Exercise materials
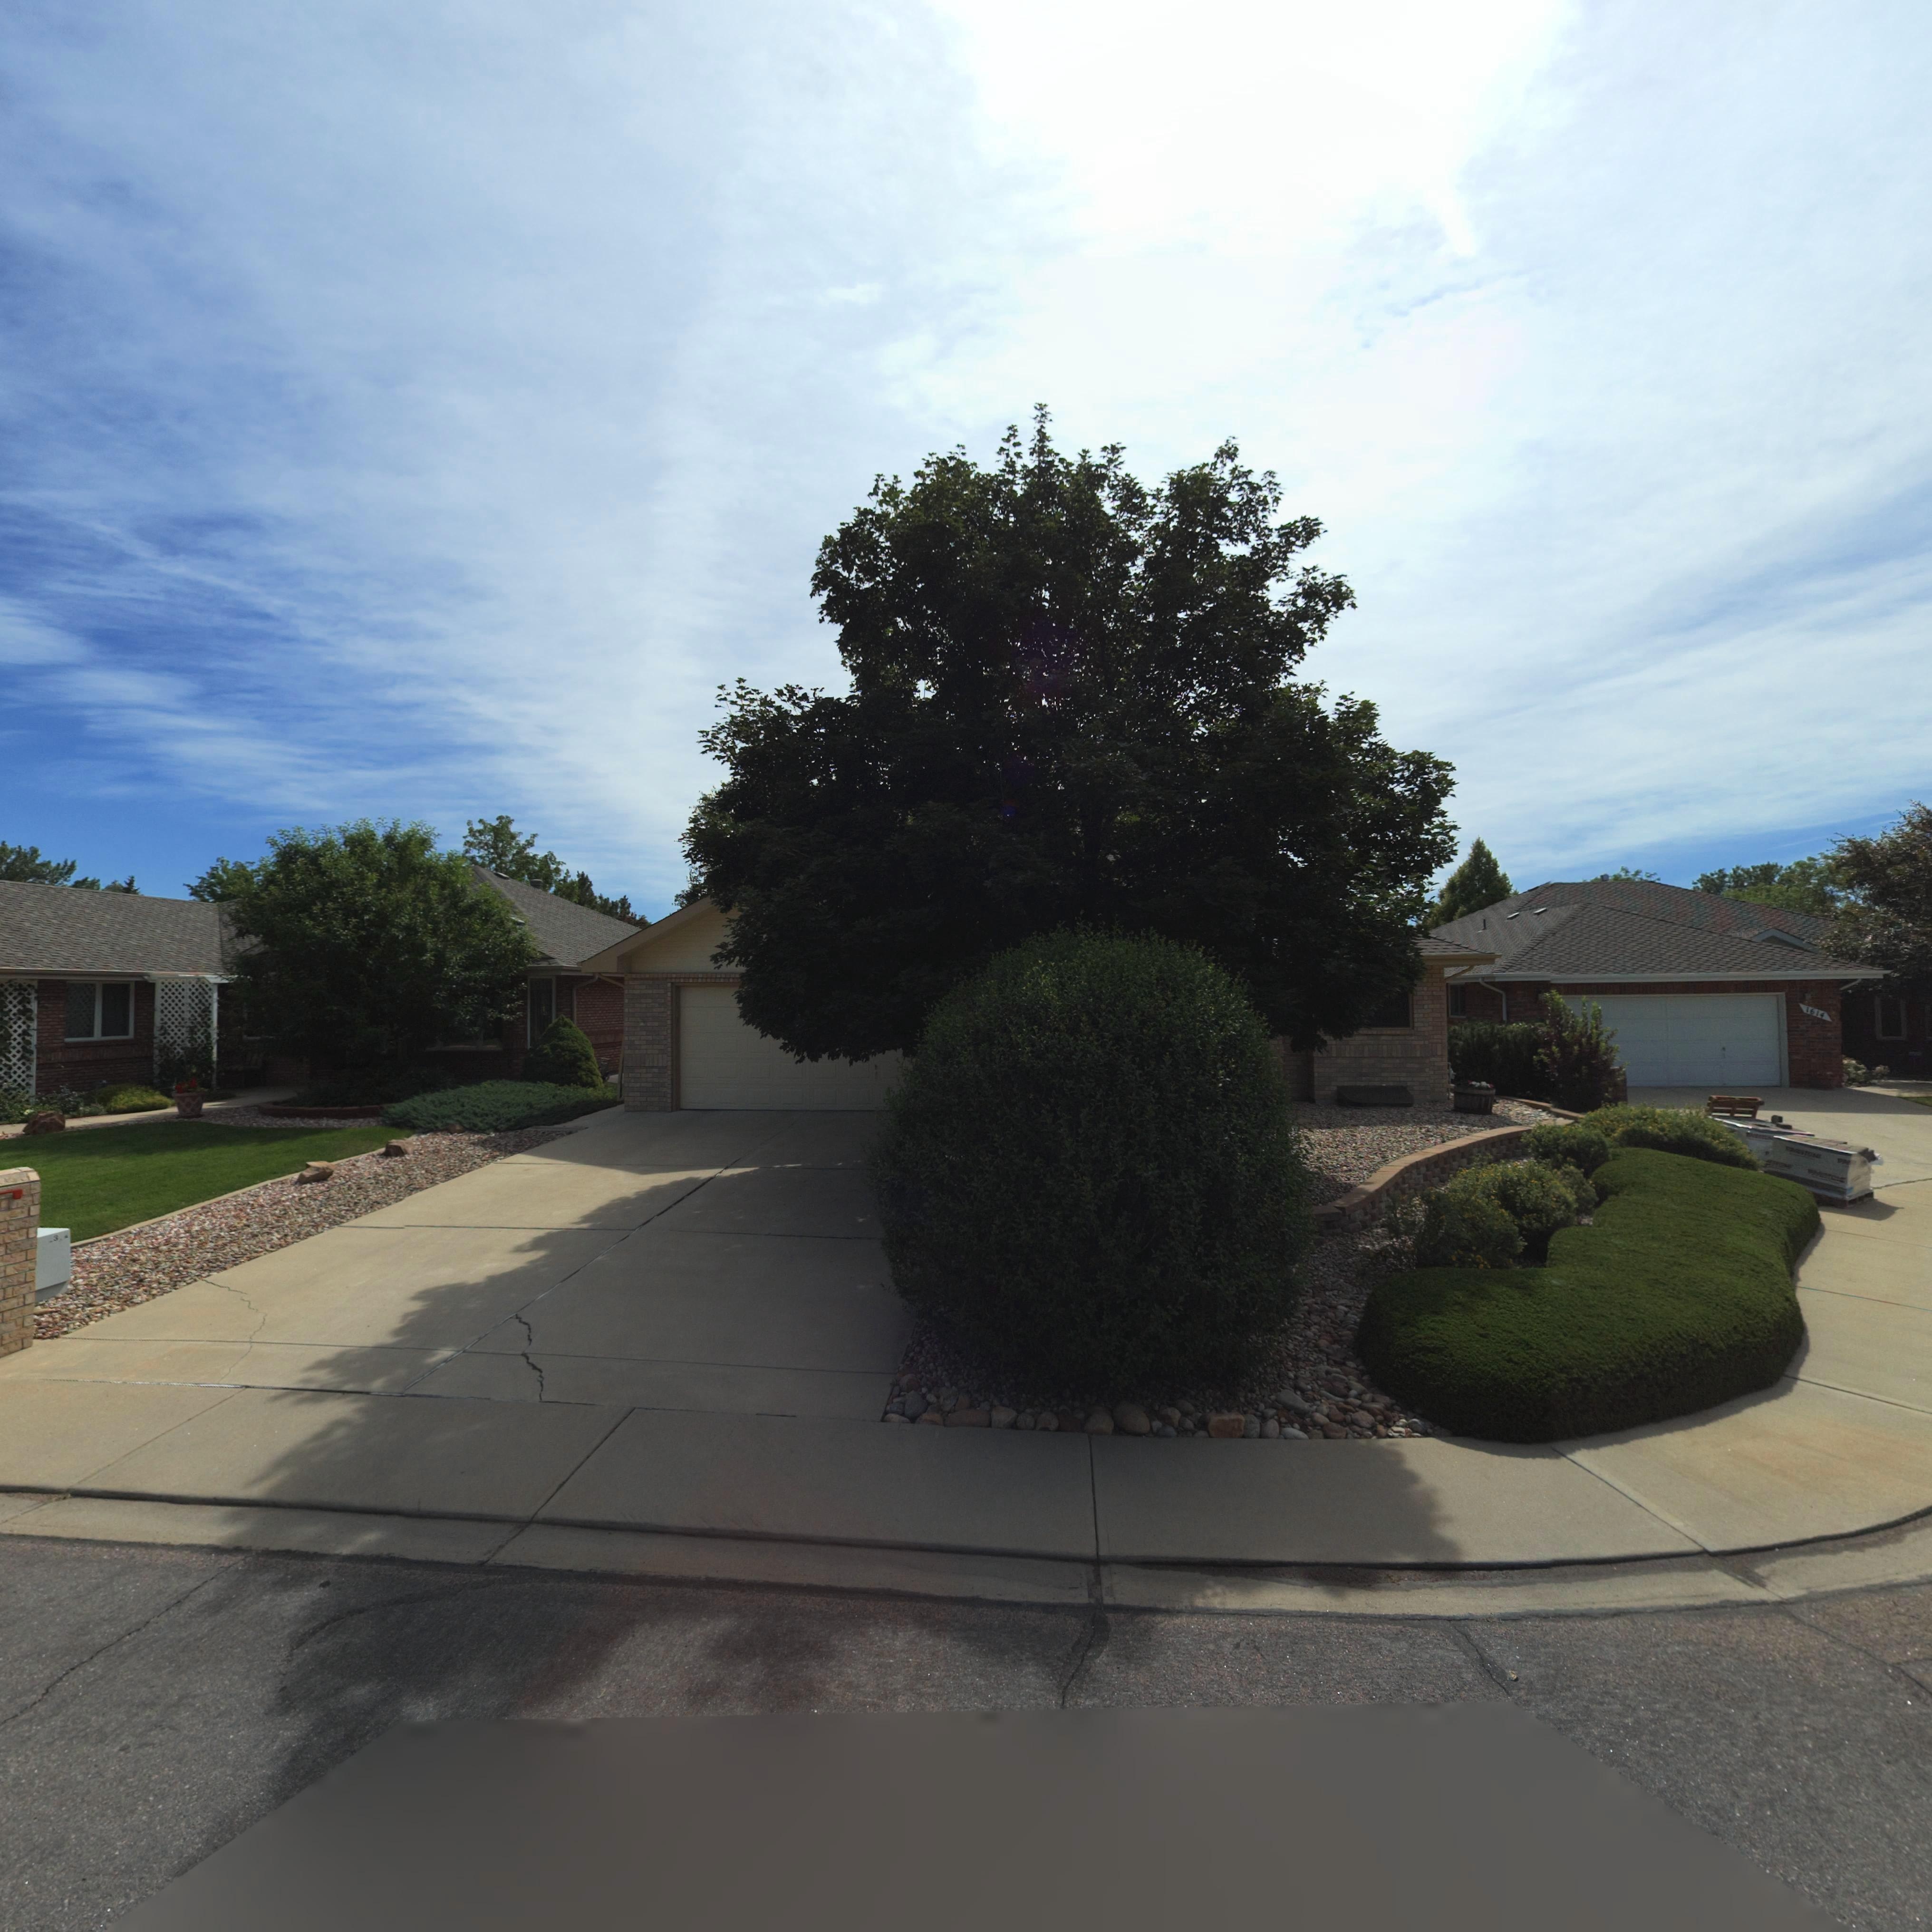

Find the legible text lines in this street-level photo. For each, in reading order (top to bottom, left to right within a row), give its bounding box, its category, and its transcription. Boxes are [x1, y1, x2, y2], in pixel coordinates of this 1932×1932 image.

[1806, 1006, 1825, 1018] StreetNumber: 1614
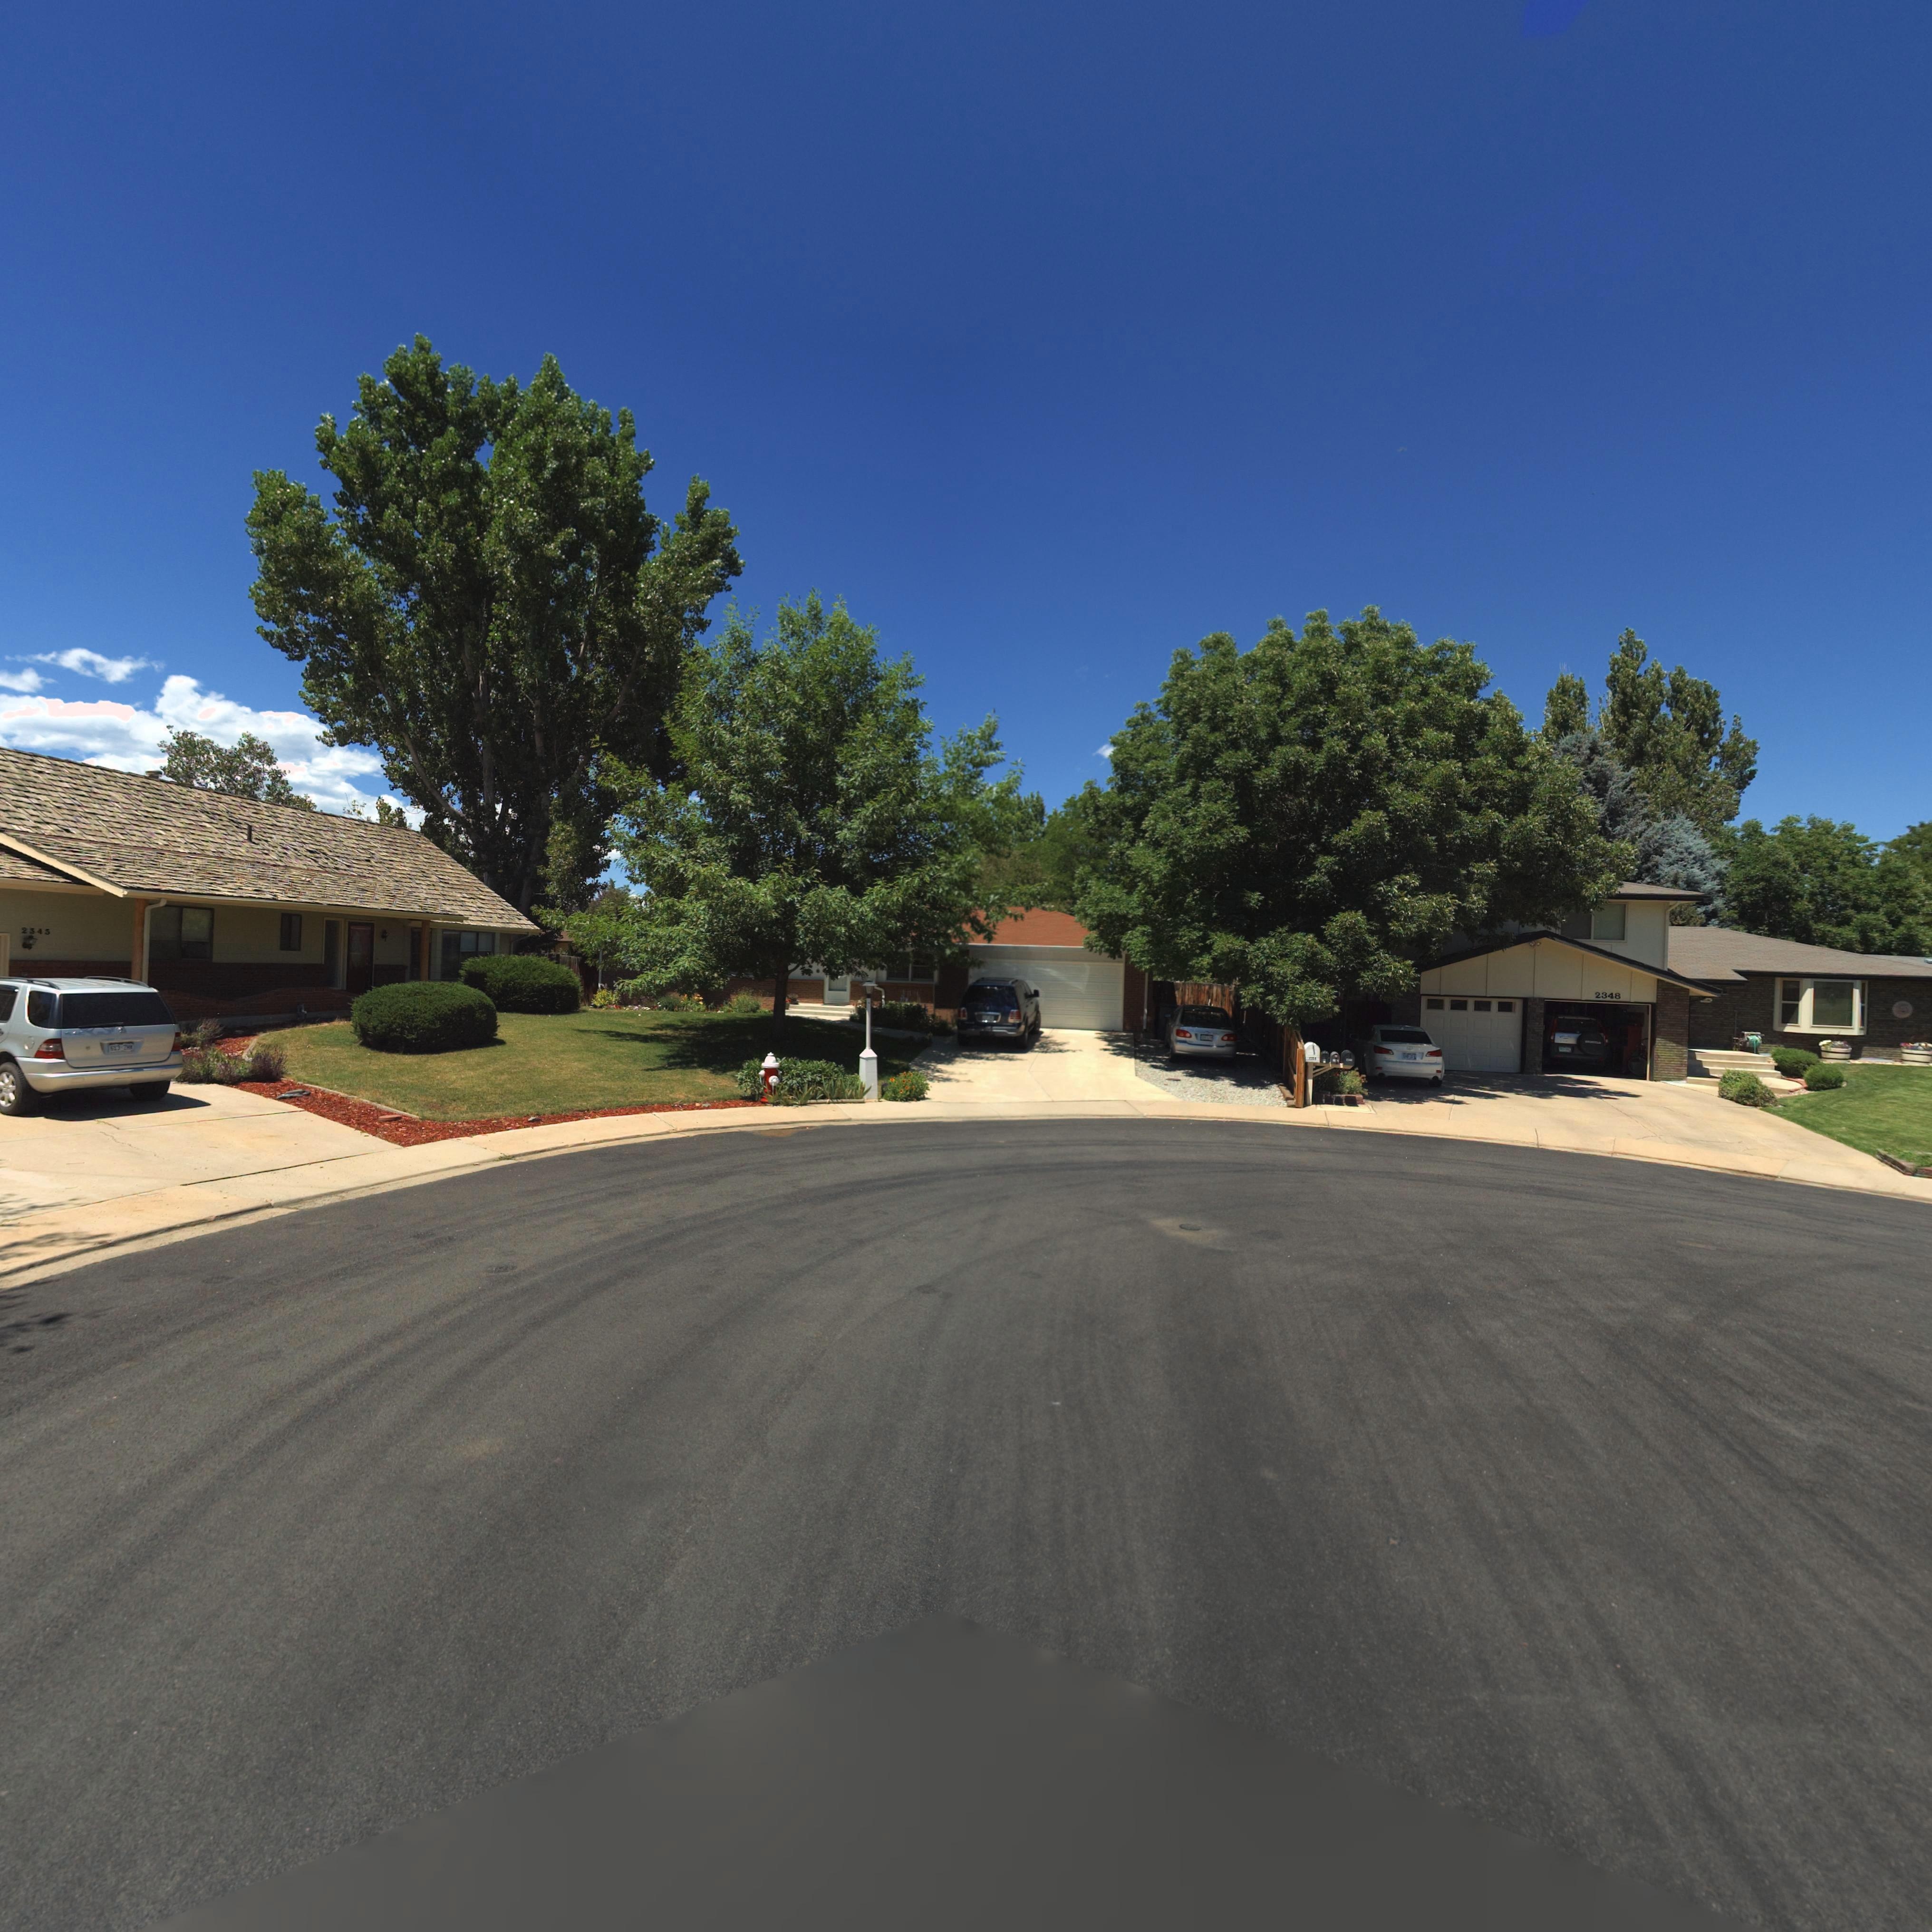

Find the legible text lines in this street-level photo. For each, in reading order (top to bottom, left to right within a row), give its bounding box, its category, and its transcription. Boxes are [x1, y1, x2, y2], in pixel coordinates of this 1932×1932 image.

[21, 926, 50, 935] StreetNumber: 2343
[1594, 991, 1621, 999] StreetNumber: 2348
[1308, 1056, 1316, 1060] StreetNumber: 2354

Set problem
Rewrite all of the lines above, requests included, for both items. Multiply every number in the answers (the bounding box coordinates and the street numbers) by 1.4, rounding to whole numbers with halves going up. Leave out the pictures.

Completed task
Find the legible text lines in this street-level photo. For each, in reading order (top to bottom, left to right within a row), give its bounding box, its category, and its transcription. Boxes are [x1, y1, x2, y2], in pixel coordinates of this 1932×1932 image.

[2528, 1408, 2555, 1425] StreetNumber: 2260

Find the legible text lines in this street-level photo. For each, in reading order (top to bottom, left to right within a row), give its bounding box, its category, and its transcription. Boxes are [x1, y1, x2, y2], in pixel coordinates of this 1932×1932 image.

[29, 1296, 70, 1309] StreetNumber: 3280
[2232, 1387, 2269, 1399] StreetNumber: 3287
[1831, 1478, 1842, 1484] StreetNumber: 3296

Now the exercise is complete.